■ **LISTED ENTRIES**

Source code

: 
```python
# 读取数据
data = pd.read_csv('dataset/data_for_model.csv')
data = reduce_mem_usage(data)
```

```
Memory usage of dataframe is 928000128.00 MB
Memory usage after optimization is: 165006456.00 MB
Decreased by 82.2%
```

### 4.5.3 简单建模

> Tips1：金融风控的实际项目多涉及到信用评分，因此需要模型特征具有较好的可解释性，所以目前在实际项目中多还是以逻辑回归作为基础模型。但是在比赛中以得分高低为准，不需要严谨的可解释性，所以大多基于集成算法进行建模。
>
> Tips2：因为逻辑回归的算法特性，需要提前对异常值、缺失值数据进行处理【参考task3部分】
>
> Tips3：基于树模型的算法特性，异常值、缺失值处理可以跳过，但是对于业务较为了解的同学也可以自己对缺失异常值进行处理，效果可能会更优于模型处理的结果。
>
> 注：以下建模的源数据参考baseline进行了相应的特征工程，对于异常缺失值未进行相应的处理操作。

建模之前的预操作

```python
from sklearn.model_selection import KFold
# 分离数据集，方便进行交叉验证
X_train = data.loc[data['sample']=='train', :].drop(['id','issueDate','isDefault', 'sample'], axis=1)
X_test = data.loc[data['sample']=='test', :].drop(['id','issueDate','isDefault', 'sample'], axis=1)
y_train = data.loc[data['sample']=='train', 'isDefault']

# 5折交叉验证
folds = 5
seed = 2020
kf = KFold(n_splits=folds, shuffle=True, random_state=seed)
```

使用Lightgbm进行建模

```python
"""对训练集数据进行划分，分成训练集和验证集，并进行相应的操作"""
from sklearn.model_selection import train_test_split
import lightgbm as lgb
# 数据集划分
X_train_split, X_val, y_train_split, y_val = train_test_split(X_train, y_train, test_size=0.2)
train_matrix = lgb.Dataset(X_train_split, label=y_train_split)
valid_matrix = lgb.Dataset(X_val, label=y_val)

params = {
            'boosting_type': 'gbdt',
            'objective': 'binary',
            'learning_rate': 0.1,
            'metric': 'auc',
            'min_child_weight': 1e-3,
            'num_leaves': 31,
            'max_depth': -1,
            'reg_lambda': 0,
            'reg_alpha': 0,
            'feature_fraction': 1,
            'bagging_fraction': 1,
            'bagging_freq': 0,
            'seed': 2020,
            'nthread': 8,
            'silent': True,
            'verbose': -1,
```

■ **WHAT NEEDS TO BE DONE**
The complete listing is to be repeated word for word.

■ **REPLY TO THE TASK**
Source code

: 
```python
# 读取数据
data = pd.read_csv('dataset/data_for_model.csv')
data = reduce_mem_usage(data)
```

```
Memory usage of dataframe is 928000128.00 MB
Memory usage after optimization is: 165006456.00 MB
Decreased by 82.2%
```

### 4.5.3 简单建模

> Tips1：金融风控的实际项目多涉及到信用评分，因此需要模型特征具有较好的可解释性，所以目前在实际项目中多还是以逻辑回归作为基础模型。但是在比赛中以得分高低为准，不需要严谨的可解释性，所以大多基于集成算法进行建模。
>
> Tips2：因为逻辑回归的算法特性，需要提前对异常值、缺失值数据进行处理【参考task3部分】
>
> Tips3：基于树模型的算法特性，异常值、缺失值处理可以跳过，但是对于业务较为了解的同学也可以自己对缺失异常值进行处理，效果可能会更优于模型处理的结果。
>
> 注：以下建模的源数据参考baseline进行了相应的特征工程，对于异常缺失值未进行相应的处理操作。

建模之前的预操作

```python
from sklearn.model_selection import KFold
# 分离数据集，方便进行交叉验证
X_train = data.loc[data['sample']=='train', :].drop(['id','issueDate','isDefault', 'sample'], axis=1)
X_test = data.loc[data['sample']=='test', :].drop(['id','issueDate','isDefault', 'sample'], axis=1)
y_train = data.loc[data['sample']=='train', 'isDefault']

# 5折交叉验证
folds = 5
seed = 2020
kf = KFold(n_splits=folds, shuffle=True, random_state=seed)
```

使用Lightgbm进行建模

```python
"""对训练集数据进行划分，分成训练集和验证集，并进行相应的操作"""
from sklearn.model_selection import train_test_split
import lightgbm as lgb
# 数据集划分
X_train_split, X_val, y_train_split, y_val = train_test_split(X_train, y_train, test_size=0.2)
train_matrix = lgb.Dataset(X_train_split, label=y_train_split)
valid_matrix = lgb.Dataset(X_val, label=y_val)

params = {
            'boosting_type': 'gbdt',
            'objective': 'binary',
            'learning_rate': 0.1,
            'metric': 'auc',
            'min_child_weight': 1e-3,
            'num_leaves': 31,
            'max_depth': -1,
            'reg_lambda': 0,
            'reg_alpha': 0,
            'feature_fraction': 1,
            'bagging_fraction': 1,
            'bagging_freq': 0,
            'seed': 2020,
            'nthread': 8,
            'silent': True,
            'verbose': -1,
```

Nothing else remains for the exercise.